All of the data beneath this instruction is to be transcribed word for word.

Saved entries:
Content starts
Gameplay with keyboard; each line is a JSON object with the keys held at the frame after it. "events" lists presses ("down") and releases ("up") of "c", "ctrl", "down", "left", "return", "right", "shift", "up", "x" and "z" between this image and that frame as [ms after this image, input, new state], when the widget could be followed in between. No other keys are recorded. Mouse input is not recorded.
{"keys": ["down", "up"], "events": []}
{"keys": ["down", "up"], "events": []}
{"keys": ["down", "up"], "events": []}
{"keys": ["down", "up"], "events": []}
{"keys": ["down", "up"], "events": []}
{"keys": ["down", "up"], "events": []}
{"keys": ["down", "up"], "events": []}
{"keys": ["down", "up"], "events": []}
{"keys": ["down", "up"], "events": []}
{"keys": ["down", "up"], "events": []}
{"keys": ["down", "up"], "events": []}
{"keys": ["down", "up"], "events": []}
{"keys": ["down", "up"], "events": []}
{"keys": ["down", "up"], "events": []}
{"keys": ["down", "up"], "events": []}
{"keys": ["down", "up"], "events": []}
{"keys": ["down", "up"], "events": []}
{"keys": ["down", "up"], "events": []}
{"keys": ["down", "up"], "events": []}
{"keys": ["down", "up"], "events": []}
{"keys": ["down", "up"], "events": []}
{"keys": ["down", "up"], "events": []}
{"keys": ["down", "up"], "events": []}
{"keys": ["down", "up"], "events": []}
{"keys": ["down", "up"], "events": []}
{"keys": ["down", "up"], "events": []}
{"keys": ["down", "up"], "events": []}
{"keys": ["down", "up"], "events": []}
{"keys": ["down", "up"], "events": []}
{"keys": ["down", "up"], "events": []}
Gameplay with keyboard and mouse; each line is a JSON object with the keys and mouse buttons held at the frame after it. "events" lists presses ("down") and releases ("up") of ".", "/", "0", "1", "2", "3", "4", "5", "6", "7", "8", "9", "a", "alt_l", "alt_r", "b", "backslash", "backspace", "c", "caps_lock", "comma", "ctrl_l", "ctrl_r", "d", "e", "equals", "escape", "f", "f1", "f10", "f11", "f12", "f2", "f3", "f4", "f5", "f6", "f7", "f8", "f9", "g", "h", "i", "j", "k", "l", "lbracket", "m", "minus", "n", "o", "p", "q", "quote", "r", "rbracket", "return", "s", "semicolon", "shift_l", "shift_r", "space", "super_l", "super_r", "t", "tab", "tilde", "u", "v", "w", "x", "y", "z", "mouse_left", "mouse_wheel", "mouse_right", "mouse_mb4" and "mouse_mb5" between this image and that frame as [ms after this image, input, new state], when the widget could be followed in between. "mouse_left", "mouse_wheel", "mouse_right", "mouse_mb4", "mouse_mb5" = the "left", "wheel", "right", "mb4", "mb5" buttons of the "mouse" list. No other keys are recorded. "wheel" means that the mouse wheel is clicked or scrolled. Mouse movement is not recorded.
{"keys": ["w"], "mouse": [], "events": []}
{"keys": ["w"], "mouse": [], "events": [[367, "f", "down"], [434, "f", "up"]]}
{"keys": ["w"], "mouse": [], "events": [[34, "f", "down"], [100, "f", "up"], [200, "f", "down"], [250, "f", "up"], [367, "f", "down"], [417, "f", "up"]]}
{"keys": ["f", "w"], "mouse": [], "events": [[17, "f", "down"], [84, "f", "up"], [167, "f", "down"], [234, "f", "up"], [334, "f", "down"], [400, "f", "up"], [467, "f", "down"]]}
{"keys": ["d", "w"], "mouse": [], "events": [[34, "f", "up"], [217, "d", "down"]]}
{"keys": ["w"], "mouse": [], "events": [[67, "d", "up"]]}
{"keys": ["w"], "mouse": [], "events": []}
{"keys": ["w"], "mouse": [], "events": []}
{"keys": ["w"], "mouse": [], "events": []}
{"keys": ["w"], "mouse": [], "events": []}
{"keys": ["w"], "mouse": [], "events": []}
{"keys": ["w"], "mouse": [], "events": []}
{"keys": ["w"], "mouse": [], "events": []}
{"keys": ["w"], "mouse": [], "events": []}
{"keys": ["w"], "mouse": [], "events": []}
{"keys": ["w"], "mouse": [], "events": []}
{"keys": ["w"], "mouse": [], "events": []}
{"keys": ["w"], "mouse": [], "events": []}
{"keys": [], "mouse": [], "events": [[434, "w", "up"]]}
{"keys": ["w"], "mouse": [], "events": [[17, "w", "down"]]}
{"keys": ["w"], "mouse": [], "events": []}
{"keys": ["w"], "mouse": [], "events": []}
Content ends
Result:
Gameplay with keyboard; each line is a JSON object with the keys held at the frame after it. "events" lists presses ("down") and releases ("up") of "c", "ctrl", "down", "left", "return", "right", "shift", "up", "x" and "z" between this image and that frame as [ms after this image, input, new state], when the widget could be followed in between. No other keys are recorded. Mouse input is not recorded.
{"keys": ["down", "up"], "events": []}
{"keys": ["down", "up"], "events": []}
{"keys": ["down", "up"], "events": []}
{"keys": ["down", "up"], "events": []}
{"keys": ["down", "up"], "events": []}
{"keys": ["down", "up"], "events": []}
{"keys": ["down", "up"], "events": []}
{"keys": ["down", "up"], "events": []}
{"keys": ["down", "up"], "events": []}
{"keys": ["down", "up"], "events": []}
{"keys": ["down", "up"], "events": []}
{"keys": ["down", "up"], "events": []}
{"keys": ["down", "up"], "events": []}
{"keys": ["down", "up"], "events": []}
{"keys": ["down", "up"], "events": []}
{"keys": ["down", "up"], "events": []}
{"keys": ["down", "up"], "events": []}
{"keys": ["down", "up"], "events": []}
{"keys": ["down", "up"], "events": []}
{"keys": ["down", "up"], "events": []}
{"keys": ["down", "up"], "events": []}
{"keys": ["down", "up"], "events": []}
{"keys": ["down", "up"], "events": []}
{"keys": ["down", "up"], "events": []}
{"keys": ["down", "up"], "events": []}
{"keys": ["down", "up"], "events": []}
{"keys": ["down", "up"], "events": []}
{"keys": ["down", "up"], "events": []}
{"keys": ["down", "up"], "events": []}
{"keys": ["down", "up"], "events": []}
Gameplay with keyboard and mouse; each line is a JSON object with the keys and mouse buttons held at the frame after it. "events" lists presses ("down") and releases ("up") of ".", "/", "0", "1", "2", "3", "4", "5", "6", "7", "8", "9", "a", "alt_l", "alt_r", "b", "backslash", "backspace", "c", "caps_lock", "comma", "ctrl_l", "ctrl_r", "d", "e", "equals", "escape", "f", "f1", "f10", "f11", "f12", "f2", "f3", "f4", "f5", "f6", "f7", "f8", "f9", "g", "h", "i", "j", "k", "l", "lbracket", "m", "minus", "n", "o", "p", "q", "quote", "r", "rbracket", "return", "s", "semicolon", "shift_l", "shift_r", "space", "super_l", "super_r", "t", "tab", "tilde", "u", "v", "w", "x", "y", "z", "mouse_left", "mouse_wheel", "mouse_right", "mouse_mb4" and "mouse_mb5" between this image and that frame as [ms after this image, input, new state], when the widget could be followed in between. "mouse_left", "mouse_wheel", "mouse_right", "mouse_mb4", "mouse_mb5" = the "left", "wheel", "right", "mb4", "mb5" buttons of the "mouse" list. No other keys are recorded. "wheel" means that the mouse wheel is clicked or scrolled. Mouse movement is not recorded.
{"keys": ["w"], "mouse": [], "events": []}
{"keys": ["w"], "mouse": [], "events": [[367, "f", "down"], [434, "f", "up"]]}
{"keys": ["w"], "mouse": [], "events": [[34, "f", "down"], [100, "f", "up"], [200, "f", "down"], [250, "f", "up"], [367, "f", "down"], [417, "f", "up"]]}
{"keys": ["f", "w"], "mouse": [], "events": [[17, "f", "down"], [84, "f", "up"], [167, "f", "down"], [234, "f", "up"], [334, "f", "down"], [400, "f", "up"], [467, "f", "down"]]}
{"keys": ["d", "w"], "mouse": [], "events": [[34, "f", "up"], [217, "d", "down"]]}
{"keys": ["w"], "mouse": [], "events": [[67, "d", "up"]]}
{"keys": ["w"], "mouse": [], "events": []}
{"keys": ["w"], "mouse": [], "events": []}
{"keys": ["w"], "mouse": [], "events": []}
{"keys": ["w"], "mouse": [], "events": []}
{"keys": ["w"], "mouse": [], "events": []}
{"keys": ["w"], "mouse": [], "events": []}
{"keys": ["w"], "mouse": [], "events": []}
{"keys": ["w"], "mouse": [], "events": []}
{"keys": ["w"], "mouse": [], "events": []}
{"keys": ["w"], "mouse": [], "events": []}
{"keys": ["w"], "mouse": [], "events": []}
{"keys": ["w"], "mouse": [], "events": []}
{"keys": [], "mouse": [], "events": [[434, "w", "up"]]}
{"keys": ["w"], "mouse": [], "events": [[17, "w", "down"]]}
{"keys": ["w"], "mouse": [], "events": []}
{"keys": ["w"], "mouse": [], "events": []}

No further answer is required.